The Tobie’s softer details stand in opposition to this tropey rigidity and, at first glance, might align more with another sweeping trend du jour: the tradwife aesthetic. Its shape does allude, in a more general sense, to one favoured by housewives of the ’50s, an irony that’s all too poignant at the moment. (Tradwife is short for “traditional wife” and encompasses a movement of women embracing more traditional domestic gender roles characteristic of the 1950s.) “Right now in America, we have a very strong, regressive political message coming from Washington,” says Dickinson. “It’s happening in our laws. It’s happening in very explicit remarks made by men in power that women should go back to being housewives,” says Dickinson, admitting, “If you saw this dress on a tradwife making a soufflé, you wouldn’t blink an eye.” But it would be unfair to leave the conversation there.
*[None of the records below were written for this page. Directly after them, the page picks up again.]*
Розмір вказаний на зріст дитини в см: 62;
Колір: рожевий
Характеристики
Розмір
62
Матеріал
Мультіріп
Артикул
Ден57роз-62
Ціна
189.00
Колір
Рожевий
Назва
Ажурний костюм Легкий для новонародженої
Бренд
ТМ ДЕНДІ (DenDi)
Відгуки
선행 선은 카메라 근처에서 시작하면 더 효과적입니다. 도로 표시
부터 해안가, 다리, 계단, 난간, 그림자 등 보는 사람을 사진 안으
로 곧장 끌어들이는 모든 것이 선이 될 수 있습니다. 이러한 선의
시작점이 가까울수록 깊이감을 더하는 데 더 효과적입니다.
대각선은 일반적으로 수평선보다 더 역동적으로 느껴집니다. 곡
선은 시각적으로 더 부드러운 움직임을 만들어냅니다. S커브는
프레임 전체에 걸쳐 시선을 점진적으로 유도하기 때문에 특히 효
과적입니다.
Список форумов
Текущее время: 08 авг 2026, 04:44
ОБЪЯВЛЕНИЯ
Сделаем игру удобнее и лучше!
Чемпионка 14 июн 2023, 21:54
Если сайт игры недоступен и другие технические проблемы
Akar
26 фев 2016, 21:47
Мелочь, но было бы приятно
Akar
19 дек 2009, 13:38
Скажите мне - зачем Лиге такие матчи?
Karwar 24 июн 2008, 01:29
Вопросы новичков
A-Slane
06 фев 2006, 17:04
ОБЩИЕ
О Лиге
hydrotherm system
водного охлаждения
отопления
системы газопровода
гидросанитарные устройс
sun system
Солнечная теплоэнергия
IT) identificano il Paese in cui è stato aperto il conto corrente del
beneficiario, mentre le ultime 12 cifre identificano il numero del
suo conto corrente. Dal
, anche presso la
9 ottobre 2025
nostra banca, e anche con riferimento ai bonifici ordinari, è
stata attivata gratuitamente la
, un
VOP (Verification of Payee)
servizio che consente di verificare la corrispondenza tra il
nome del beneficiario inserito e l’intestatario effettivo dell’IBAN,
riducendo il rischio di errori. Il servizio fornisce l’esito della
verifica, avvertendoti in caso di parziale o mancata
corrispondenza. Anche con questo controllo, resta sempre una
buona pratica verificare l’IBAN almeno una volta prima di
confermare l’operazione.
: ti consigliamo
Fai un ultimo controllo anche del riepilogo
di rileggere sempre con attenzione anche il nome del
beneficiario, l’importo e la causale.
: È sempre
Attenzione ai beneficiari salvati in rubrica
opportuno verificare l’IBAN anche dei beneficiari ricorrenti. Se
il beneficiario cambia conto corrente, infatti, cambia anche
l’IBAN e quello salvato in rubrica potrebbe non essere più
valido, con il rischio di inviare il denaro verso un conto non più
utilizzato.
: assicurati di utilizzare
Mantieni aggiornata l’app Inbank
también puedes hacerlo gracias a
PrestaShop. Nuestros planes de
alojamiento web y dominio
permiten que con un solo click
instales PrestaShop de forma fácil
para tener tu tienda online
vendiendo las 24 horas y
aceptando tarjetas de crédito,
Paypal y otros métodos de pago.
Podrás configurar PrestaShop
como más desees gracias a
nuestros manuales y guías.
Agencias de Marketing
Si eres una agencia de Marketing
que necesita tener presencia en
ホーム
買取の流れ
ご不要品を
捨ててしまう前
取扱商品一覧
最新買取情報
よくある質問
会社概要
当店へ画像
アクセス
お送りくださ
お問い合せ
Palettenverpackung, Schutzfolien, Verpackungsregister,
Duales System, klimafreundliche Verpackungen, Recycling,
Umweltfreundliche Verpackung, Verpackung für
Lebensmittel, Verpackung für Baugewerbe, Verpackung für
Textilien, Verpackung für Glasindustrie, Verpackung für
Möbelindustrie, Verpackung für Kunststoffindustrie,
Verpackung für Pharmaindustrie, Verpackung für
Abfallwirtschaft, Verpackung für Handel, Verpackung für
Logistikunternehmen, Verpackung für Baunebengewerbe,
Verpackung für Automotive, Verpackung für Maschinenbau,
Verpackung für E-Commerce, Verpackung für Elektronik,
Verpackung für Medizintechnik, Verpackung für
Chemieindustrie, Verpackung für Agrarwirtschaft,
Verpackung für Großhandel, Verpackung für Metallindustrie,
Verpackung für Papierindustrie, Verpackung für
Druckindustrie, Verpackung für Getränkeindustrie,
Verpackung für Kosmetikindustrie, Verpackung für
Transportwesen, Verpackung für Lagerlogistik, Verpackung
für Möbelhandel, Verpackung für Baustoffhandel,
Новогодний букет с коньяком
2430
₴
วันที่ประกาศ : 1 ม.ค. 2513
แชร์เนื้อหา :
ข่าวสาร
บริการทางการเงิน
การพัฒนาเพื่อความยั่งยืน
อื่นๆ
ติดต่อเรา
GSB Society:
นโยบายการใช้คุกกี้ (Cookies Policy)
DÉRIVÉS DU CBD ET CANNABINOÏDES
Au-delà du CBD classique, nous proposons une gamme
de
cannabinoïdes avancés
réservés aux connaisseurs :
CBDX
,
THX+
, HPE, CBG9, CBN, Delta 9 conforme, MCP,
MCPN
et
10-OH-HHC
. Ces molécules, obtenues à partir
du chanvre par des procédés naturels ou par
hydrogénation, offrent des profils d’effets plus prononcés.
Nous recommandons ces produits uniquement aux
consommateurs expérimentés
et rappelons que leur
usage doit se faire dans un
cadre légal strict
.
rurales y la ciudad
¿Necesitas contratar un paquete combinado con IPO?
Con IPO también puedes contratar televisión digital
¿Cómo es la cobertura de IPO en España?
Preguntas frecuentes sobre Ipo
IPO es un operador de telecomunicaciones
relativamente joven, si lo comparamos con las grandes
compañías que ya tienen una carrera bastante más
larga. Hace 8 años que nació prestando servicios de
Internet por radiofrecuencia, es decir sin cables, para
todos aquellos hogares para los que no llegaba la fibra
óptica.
“The shirt or house dress is a very complicated silhouette because it signals a woman’s role in the world as being a homemaker more than anything else,” Dickinson admits. That sort of ’50s silhouette has come back into fashion, whether it’s the Old Hollywood look proliferating on the red carpet or Jonathan Anderson dressing Sabrina Carpenter in Christian Dior’s famous New Look, which originally debuted in 1947. But McCardell’s version and Anthropologie’s subsequent riff on her time-tested concoction of function, comfort, and style alludes more to the work of modern womenswear designers like Tory Burch, who dedicated an entire collection to McCardell in 2022, with this silhouette featuring heavily, than a literal 1950s house dress.
As a case study of a more contemporary customer, Wu says, “I love that the Tobie strikes a balance between femininity and structure. Compared to the sharp tailoring of ‘corpcore’ or the office-siren look, the Tobie feels softer and more approachable—without losing that polished, professional feel. On the other hand, it’s more refined and waist-defining than the looser, romantic shapes of the tradwife aesthetic. I like that it makes me feel put-together without trying too hard.”
This simple, flattering Anthropologie dress sits at the middle of this minefield of a Venn diagram of regression, femininity, and freedom, but it seems to occupy its space with confidence. Zoom out and the Tobie silhouette is “this interesting mix of femininity meets office casual, which is unfortunately so revealing when it comes to women’s desires for workwear today,” says Dickinson. In the end, most of us are still just looking for comfort, style, and pockets—and that much has changed very little in the past century.